§ **TASK**: Among the lines below, keep only those from the one containing "middle pip: (221, 158)" through the one containing "pinky tip: (137, 199)", and reproduce them exactly.

§ **Human pose keypoint data**:
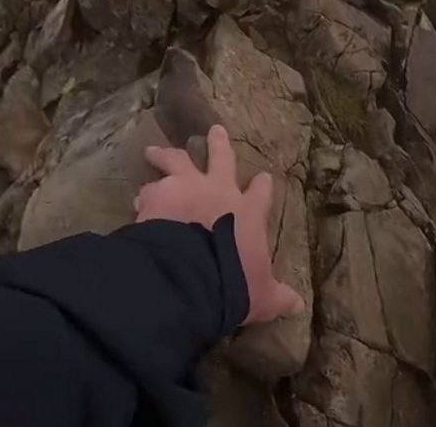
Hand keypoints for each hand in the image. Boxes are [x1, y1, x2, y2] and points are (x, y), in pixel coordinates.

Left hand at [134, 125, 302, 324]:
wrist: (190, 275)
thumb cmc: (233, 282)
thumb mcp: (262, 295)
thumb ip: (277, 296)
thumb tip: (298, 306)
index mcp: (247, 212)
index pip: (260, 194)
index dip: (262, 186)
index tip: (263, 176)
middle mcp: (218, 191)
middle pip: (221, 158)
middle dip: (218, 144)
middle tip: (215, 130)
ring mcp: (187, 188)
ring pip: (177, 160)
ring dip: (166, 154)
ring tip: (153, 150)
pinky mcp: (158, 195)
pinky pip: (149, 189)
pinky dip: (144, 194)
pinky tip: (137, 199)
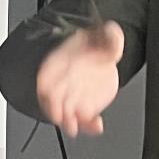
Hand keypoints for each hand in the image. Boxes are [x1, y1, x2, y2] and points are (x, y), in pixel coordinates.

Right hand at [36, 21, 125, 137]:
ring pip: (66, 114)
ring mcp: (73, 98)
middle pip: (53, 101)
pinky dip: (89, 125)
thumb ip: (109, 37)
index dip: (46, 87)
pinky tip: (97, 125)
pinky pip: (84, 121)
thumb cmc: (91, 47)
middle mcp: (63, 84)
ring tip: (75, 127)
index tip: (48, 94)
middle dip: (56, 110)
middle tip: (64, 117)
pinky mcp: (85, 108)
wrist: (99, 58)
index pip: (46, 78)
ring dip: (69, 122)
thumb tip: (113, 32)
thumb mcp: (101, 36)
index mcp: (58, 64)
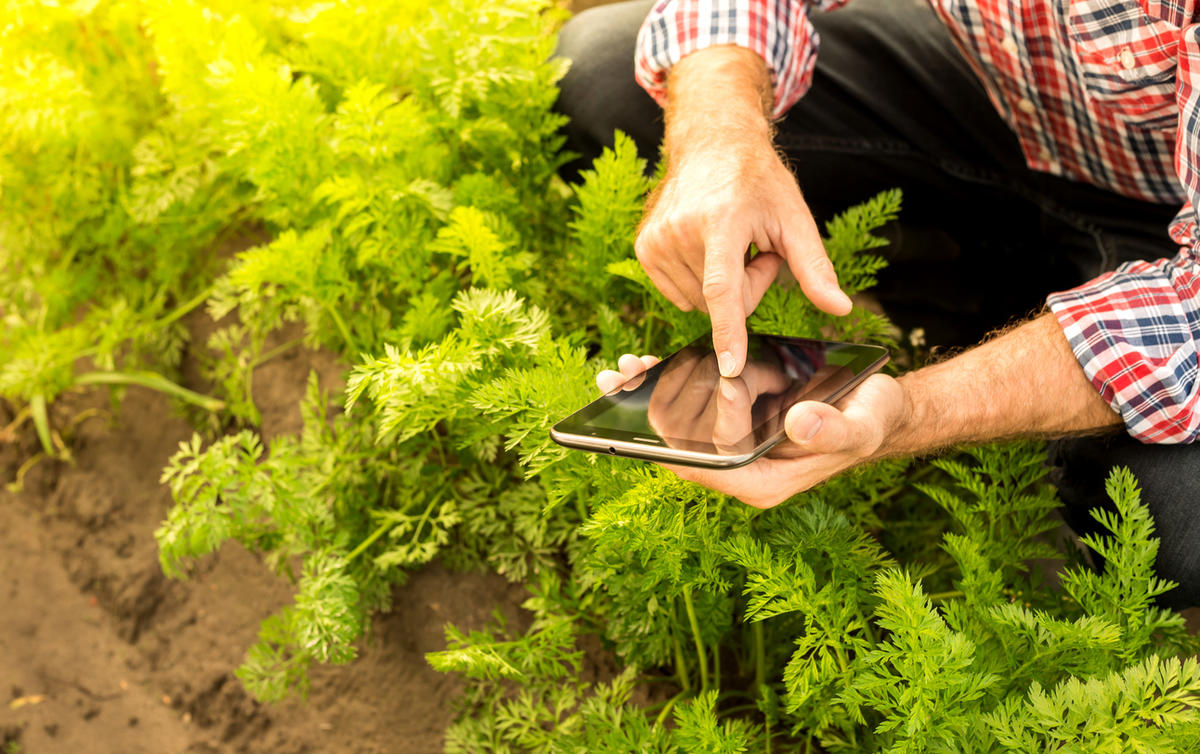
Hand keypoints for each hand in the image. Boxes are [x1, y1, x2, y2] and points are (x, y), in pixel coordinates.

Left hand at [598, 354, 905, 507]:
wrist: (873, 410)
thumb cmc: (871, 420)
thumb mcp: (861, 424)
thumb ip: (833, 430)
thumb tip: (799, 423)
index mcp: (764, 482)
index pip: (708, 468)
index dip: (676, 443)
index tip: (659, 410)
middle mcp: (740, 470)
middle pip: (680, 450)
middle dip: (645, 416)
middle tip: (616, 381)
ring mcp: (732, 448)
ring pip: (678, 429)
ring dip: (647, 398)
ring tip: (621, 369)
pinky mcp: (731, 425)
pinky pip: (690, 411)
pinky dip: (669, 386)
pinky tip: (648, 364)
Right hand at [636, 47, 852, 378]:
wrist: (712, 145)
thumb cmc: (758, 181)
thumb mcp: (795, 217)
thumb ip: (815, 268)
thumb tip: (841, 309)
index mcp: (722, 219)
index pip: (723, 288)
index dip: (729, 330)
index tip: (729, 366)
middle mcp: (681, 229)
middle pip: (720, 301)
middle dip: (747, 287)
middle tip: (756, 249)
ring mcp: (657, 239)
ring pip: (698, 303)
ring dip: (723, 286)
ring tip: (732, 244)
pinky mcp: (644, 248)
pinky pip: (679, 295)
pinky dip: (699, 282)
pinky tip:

§ **OUTPUT OF THE TASK**:
middle pip: (221, 158)
middle dip: (218, 144)
middle tip: (215, 130)
ring mcp: (187, 188)
ring pip: (177, 160)
ring dip: (166, 154)
ring tip: (153, 150)
pinky mcp: (158, 195)
pinky pip: (149, 189)
pinky dip: (144, 194)
pinky tip: (137, 199)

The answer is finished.